One agent I recently submitted my second novel to replied that he had LOVED my first book, that it was on the bookshelves of most of his friends and was considered a must-read by his circle of social associates. Oh, and he was passing on representing the sequel because "No one's buying satirical comic novels."
Another agent kept the manuscript for 8 months before passing on it, ("I can't sell a satirical, comic novel." again.) and suggesting that I write a Gay Romance Novel. Now no one on earth could have read my manuscript, which is cynical and and about as anti-romantic as you can get, and think I could even stand to read, let alone write, a romance novel. She hadn't read my manuscript at all. One of her assistants had.
From agent after agent I got the same message: we are only interested in representing books we can sell without effort. If we actually have to EARN our commissions, if we have to WORK to sell a book, no thanks.
But the first time I tried submitting it to a publisher without an agent, although they passed on buying it, they did say, "We love your writing. Would you write such-and-such for us?" I did, and that book comes out in September, sans agent.
I might add that I've had a play produced in Los Angeles a few years back, also sans agent, and this wasn't just a reading; it was a full production.
Wow.
I LOVE my agent. I guess I'm really lucky. I contacted her when I already had a novel contract, and we talked and got on (mutually agreeing to leave the poetry out of it - like she said, "we don't do poetry"), and she took me on.
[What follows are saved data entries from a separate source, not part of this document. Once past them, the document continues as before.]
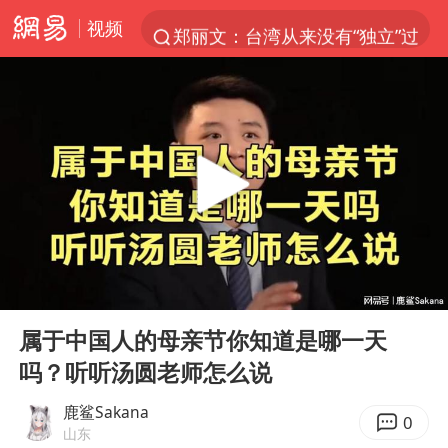
视频
郑丽文：台湾从来没有“独立”过
新疆优化调整景区内自驾服务费
茅台部分直营店飞天茅台提价
白海豚将正面袭击贯穿浙江
情侣平潭拍日出坠崖1死1伤
酒店回应车内过夜被收150元
黄金牛市回来了吗
00:00
03:35
酒店花洒现排泄物住客索赔遭拒
Play
Ent
full
杭州全市有序停课
属于中国人的母亲节你知道是哪一天
吗？听听汤圆老师怎么说
夏日经济乘“热”而上 消费市场向“新”而行
上四休三，但降薪1000元，你接受吗？
鹿鲨Sakana
0
山东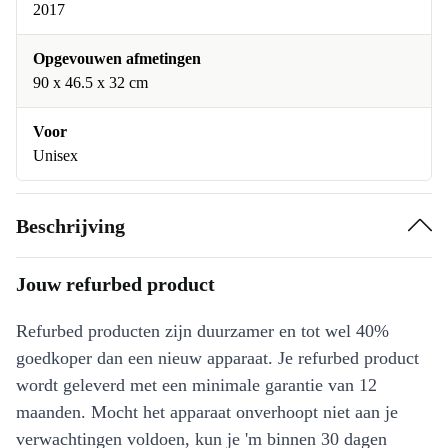
2017
Opgevouwen afmetingen
90 x 46.5 x 32 cm
Voor
Unisex
Beschrijving
Jouw refurbed product
Refurbed producten zijn duurzamer en tot wel 40%
goedkoper dan een nieuw apparaat. Je refurbed product
wordt geleverd met een minimale garantie van 12
maanden. Mocht het apparaat onverhoopt niet aan je
verwachtingen voldoen, kun je 'm binnen 30 dagen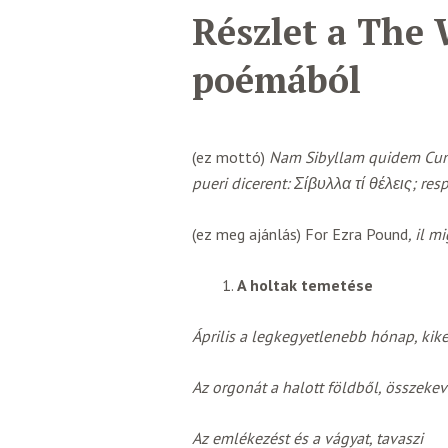
Részlet a The
poémából
(ez mottó)
Nam Sibyllam quidem Cumis
pueri dicerent: Σίβυλλα τί θέλεις; re
(ez meg ajánlás) For Ezra Pound
, il m
A holtak temetése
Április a legkegyetlenebb hónap, kike
Az orgonát a halott földből, összekev
Az emlékezést és a vágyat, tavaszi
She means I never have to have those nasty conversations with publishers about getting more money. She gets me more money. She looks after me. She represents my interests with the tenacity of a bull terrier. Life would be hell without her. What more can I say?
I just turned 26. Do I... do I go ahead and buy a gun?
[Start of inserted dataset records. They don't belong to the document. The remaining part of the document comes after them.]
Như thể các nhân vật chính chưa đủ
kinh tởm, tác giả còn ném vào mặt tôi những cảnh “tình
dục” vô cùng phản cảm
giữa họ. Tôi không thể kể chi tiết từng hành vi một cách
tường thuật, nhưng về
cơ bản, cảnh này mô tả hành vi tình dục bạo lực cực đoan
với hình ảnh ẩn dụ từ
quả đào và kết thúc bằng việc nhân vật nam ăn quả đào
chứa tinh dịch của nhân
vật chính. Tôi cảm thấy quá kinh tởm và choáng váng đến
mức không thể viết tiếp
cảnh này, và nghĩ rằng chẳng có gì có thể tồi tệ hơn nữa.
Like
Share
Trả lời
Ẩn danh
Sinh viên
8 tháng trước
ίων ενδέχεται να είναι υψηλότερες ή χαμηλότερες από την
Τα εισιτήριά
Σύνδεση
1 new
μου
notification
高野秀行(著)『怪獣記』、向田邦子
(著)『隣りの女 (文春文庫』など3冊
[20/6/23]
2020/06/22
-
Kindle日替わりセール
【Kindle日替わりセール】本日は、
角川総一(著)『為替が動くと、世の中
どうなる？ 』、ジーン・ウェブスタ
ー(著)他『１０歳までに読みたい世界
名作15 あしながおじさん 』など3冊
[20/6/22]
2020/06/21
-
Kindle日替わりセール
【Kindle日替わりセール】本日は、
Do what all american writers do, who can't get produced at home: try and get a british agent and get the play produced in London. You must have got friends who can help you out?
My experience looking for an agent was extremely enjoyable. It went like this:
I had recently been selected as a Top Ten director for Project Greenlight and thought, "Hey, I'll give this cold call agent thing a shot". The first agent I spoke with was someone I had a distant working relationship with so it couldn't possibly go wrong.
I asked if she knew anyone I could talk with that was geared towards people at my stage (nonexistent career stage). "No." After a little back and forth, the conversation finally ended with, "top 10 in project greenlight ain't getting the greenlight. Bye bye." And then she hung up.
I felt very good after that call and still don't have an agent. And my career is at the same stage it was a few years back. Sweet!
One of my favourite theater blogs is this one:
http://playgoer.blogspot.com/
ken,
the hell with beth b. and abrams a. aren't you with icm for film and tv since they merged with broder? they have (very small but still) a theater dept. who rep playwrights in ny. perhaps you already knew this and explored that avenue, but if you haven't, take it up with your people out here and maybe see what they have to say.